Everything you tell us during our meetings is privileged and confidential. This is our legal, professional, and ethical obligation to you. We take this obligation more seriously than you could possibly imagine. Put simply, nobody will know what you discuss with your legal team. No one can force us to reveal those discussions, and we would certainly never reveal them in any other circumstance. Not to friends. Not to family. Not to anybody. It is vitally important, however, that you understand that this attorney-client privilege can be lost if you choose to talk about your case with others, even spouses. Do not make the mistake of violating your own right to secrecy.
Shhh… They’re Secrets. Keep Them Safe!
Why are we so unrelenting when it comes to your secrecy? Well, we know that the State can find ways to use your statements – even to other people – against you. For example, if you speak about your drunk driving case to your friends, those individuals can be forced to testify against you. That’s a concern silent clients never have!

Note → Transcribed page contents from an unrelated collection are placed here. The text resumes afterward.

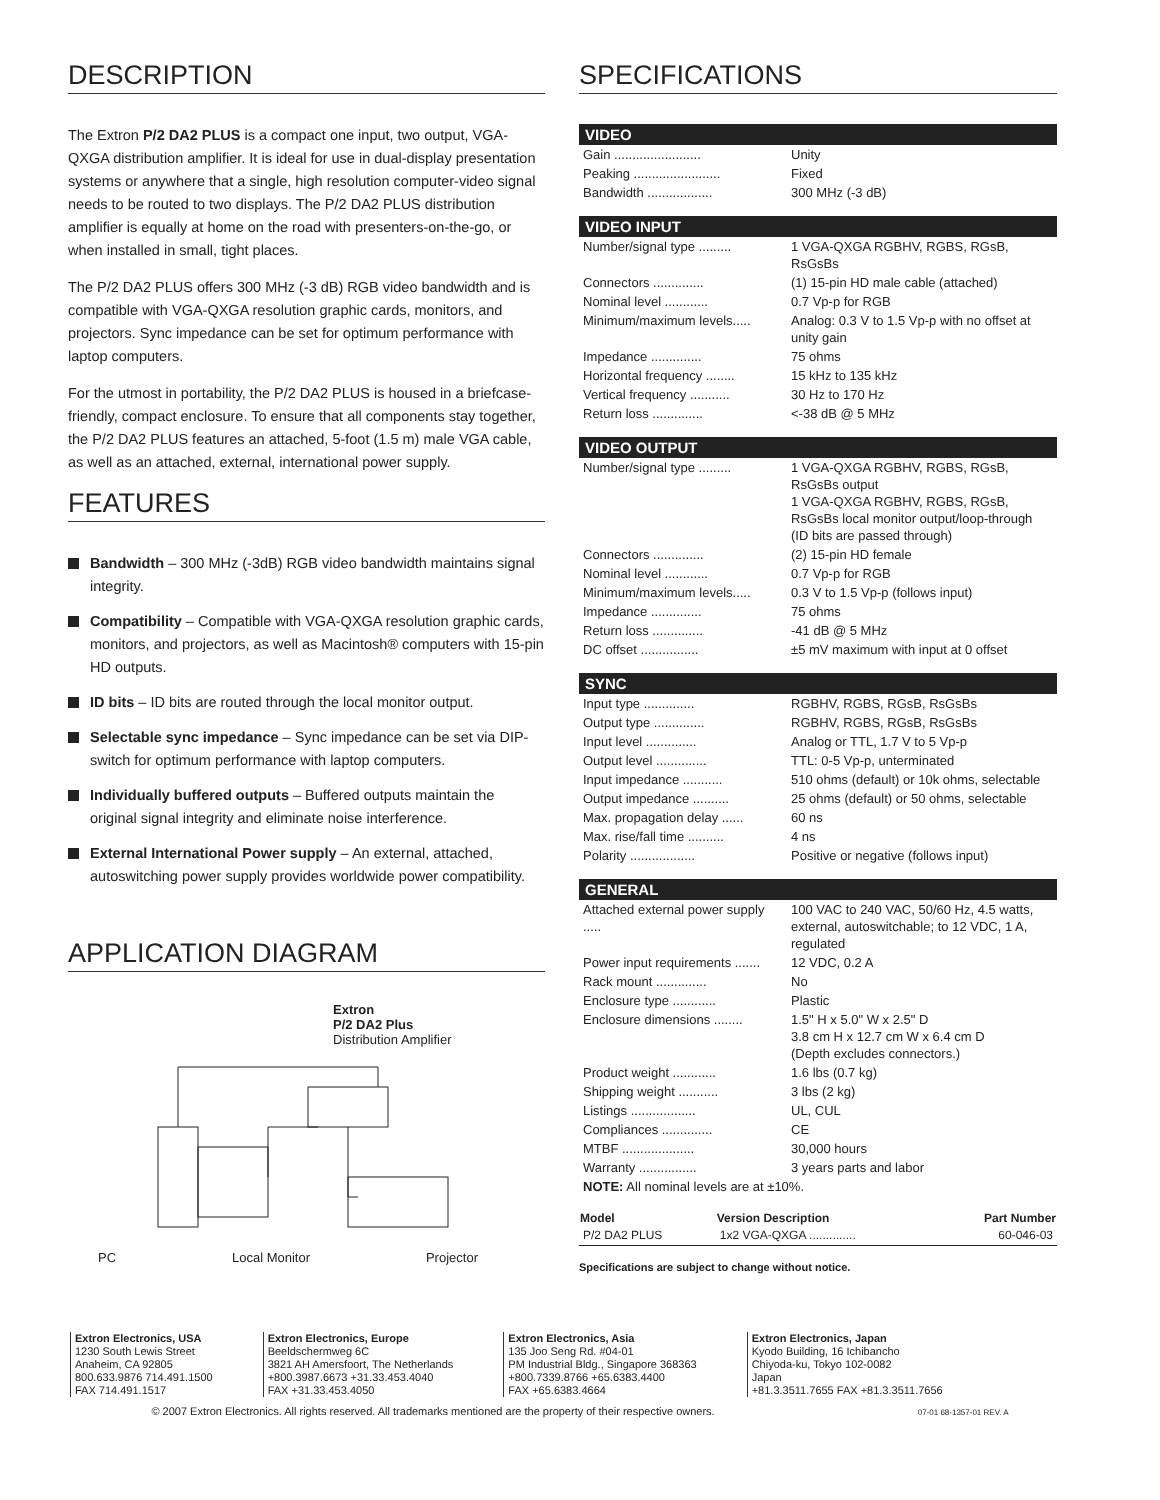DESCRIPTION
The Extron P/2 DA2 PLUS is a compact one input, two output, VGA-QXGA distribution amplifier. It is ideal for use in dual-display presentation systems or anywhere that a single, high resolution computer-video signal needs to be routed to two displays. The P/2 DA2 PLUS distribution amplifier is equally at home on the road with presenters-on-the-go, or when installed in small, tight places.
The P/2 DA2 PLUS offers 300 MHz (-3 dB) RGB video bandwidth and is compatible with VGA-QXGA resolution graphic cards, monitors, and projectors. Sync impedance can be set for optimum performance with laptop computers.
For the utmost in portability, the P/2 DA2 PLUS is housed in a briefcase-friendly, compact enclosure. To ensure that all components stay together, the P/2 DA2 PLUS features an attached, 5-foot (1.5 m) male VGA cable, as well as an attached, external, international power supply.
FEATURES
Bandwidth – 300 MHz (-3dB) RGB video bandwidth maintains signal integrity.
Compatibility – Compatible with VGA-QXGA resolution graphic cards, monitors, and projectors, as well as Macintosh® computers with 15-pin HD outputs.
ID bits – ID bits are routed through the local monitor output.
Selectable sync impedance – Sync impedance can be set via DIP-switch for optimum performance with laptop computers.
Individually buffered outputs – Buffered outputs maintain the original signal integrity and eliminate noise interference.
External International Power supply – An external, attached, autoswitching power supply provides worldwide power compatibility.
APPLICATION DIAGRAM
Extron
P/2 DA2 Plus
Distribution Amplifier
PC Local Monitor Projector
SPECIFICATIONS
VIDEO
| Gain ........................ | Unity |
| Peaking ........................ | Fixed |
| Bandwidth .................. | 300 MHz (-3 dB) |
VIDEO INPUT
| Number/signal type ......... | 1 VGA-QXGA RGBHV, RGBS, RGsB, RsGsBs |
| Connectors .............. | (1) 15-pin HD male cable (attached) |
| Nominal level ............ | 0.7 Vp-p for RGB |
| Minimum/maximum levels..... | Analog: 0.3 V to 1.5 Vp-p with no offset at unity gain |
| Impedance .............. | 75 ohms |
| Horizontal frequency ........ | 15 kHz to 135 kHz |
| Vertical frequency ........... | 30 Hz to 170 Hz |
| Return loss .............. | <-38 dB @ 5 MHz |
VIDEO OUTPUT
| Number/signal type ......... | 1 VGA-QXGA RGBHV, RGBS, RGsB, RsGsBs output 1 VGA-QXGA RGBHV, RGBS, RGsB, RsGsBs local monitor output/loop-through (ID bits are passed through) |
| Connectors .............. | (2) 15-pin HD female |
| Nominal level ............ | 0.7 Vp-p for RGB |
| Minimum/maximum levels..... | 0.3 V to 1.5 Vp-p (follows input) |
| Impedance .............. | 75 ohms |
| Return loss .............. | -41 dB @ 5 MHz |
| DC offset ................ | ±5 mV maximum with input at 0 offset |
SYNC
| Input type .............. | RGBHV, RGBS, RGsB, RsGsBs |
| Output type .............. | RGBHV, RGBS, RGsB, RsGsBs |
| Input level .............. | Analog or TTL, 1.7 V to 5 Vp-p |
| Output level .............. | TTL: 0-5 Vp-p, unterminated |
| Input impedance ........... | 510 ohms (default) or 10k ohms, selectable |
| Output impedance .......... | 25 ohms (default) or 50 ohms, selectable |
| Max. propagation delay ...... | 60 ns |
| Max. rise/fall time .......... | 4 ns |
| Polarity .................. | Positive or negative (follows input) |
GENERAL
| Attached external power supply ..... | 100 VAC to 240 VAC, 50/60 Hz, 4.5 watts, external, autoswitchable; to 12 VDC, 1 A, regulated |
| Power input requirements ....... | 12 VDC, 0.2 A |
| Rack mount .............. | No |
| Enclosure type ............ | Plastic |
| Enclosure dimensions ........ | 1.5" H x 5.0" W x 2.5" D 3.8 cm H x 12.7 cm W x 6.4 cm D (Depth excludes connectors.) |
| Product weight ............ | 1.6 lbs (0.7 kg) |
| Shipping weight ........... | 3 lbs (2 kg) |
| Listings .................. | UL, CUL |
| Compliances .............. | CE |
| MTBF .................... | 30,000 hours |
| Warranty ................ | 3 years parts and labor |
| NOTE: All nominal levels are at ±10%. | |
| Model | Version Description | Part Number |
| --- | --- | --- |
| P/2 DA2 PLUS | 1x2 VGA-QXGA .............. | 60-046-03 |
Specifications are subject to change without notice.
Extron Electronics, USA
1230 South Lewis Street
Anaheim, CA 92805
800.633.9876 714.491.1500
FAX 714.491.1517
Extron Electronics, Europe
Beeldschermweg 6C
3821 AH Amersfoort, The Netherlands
+800.3987.6673 +31.33.453.4040
FAX +31.33.453.4050
Extron Electronics, Asia
135 Joo Seng Rd. #04-01
PM Industrial Bldg., Singapore 368363
+800.7339.8766 +65.6383.4400
FAX +65.6383.4664
Extron Electronics, Japan
Kyodo Building, 16 Ichibancho
Chiyoda-ku, Tokyo 102-0082
Japan
+81.3.3511.7655 FAX +81.3.3511.7656
© 2007 Extron Electronics. All rights reserved. All trademarks mentioned are the property of their respective owners. 07-01 68-1357-01 REV. A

- Never discuss your drunk driving charges or the facts of your case with anyone beyond your legal team. This means that you must REFUSE to talk about your case even with family and close friends.
- If asked about your charges, REFUSE to answer the questions. One simple refusal is to politely state: “My lawyer has advised me not to discuss this matter with anyone.”
- Never participate in any test given to you.
- Never try on any clothing whatsoever. No hats, caps, gloves, or shoes.
- Never provide voice or handwriting samples to any person who may ask for them.
- Silence! We Mean It! Once more: You have a right to remain silent. But it’s far more than that. You have an obligation to yourself to remain silent.
- You should NOT, under any circumstances, converse with or write letters to the Prosecutor or the Judge. You must not allow your family and friends to do so either. Only AFTER a conviction are letters appropriate or even helpful. Before a plea or prior to your trial, such letters only complicate matters and can even be used as evidence against you.
The Importance of Honesty
You must be honest with your legal team at all times. After all, that’s why you enjoy the attorney-client privilege, which guarantees complete confidentiality. We cannot provide a vigorous defense if you are not honest. Let’s put that another way: If you do not tell us everything – including your personal background – then our defense will be significantly weakened. Surprises are terrible things in a courtroom. Don’t let us be surprised!
Finally, if you tell us that you intend to lie, then we cannot present your lie to the jury. Moreover, if we discover your lie through the course of our investigations, then we cannot pursue a defense supported by that lie.
Learn this simple rule: To us, say nothing but the truth; to others, say nothing!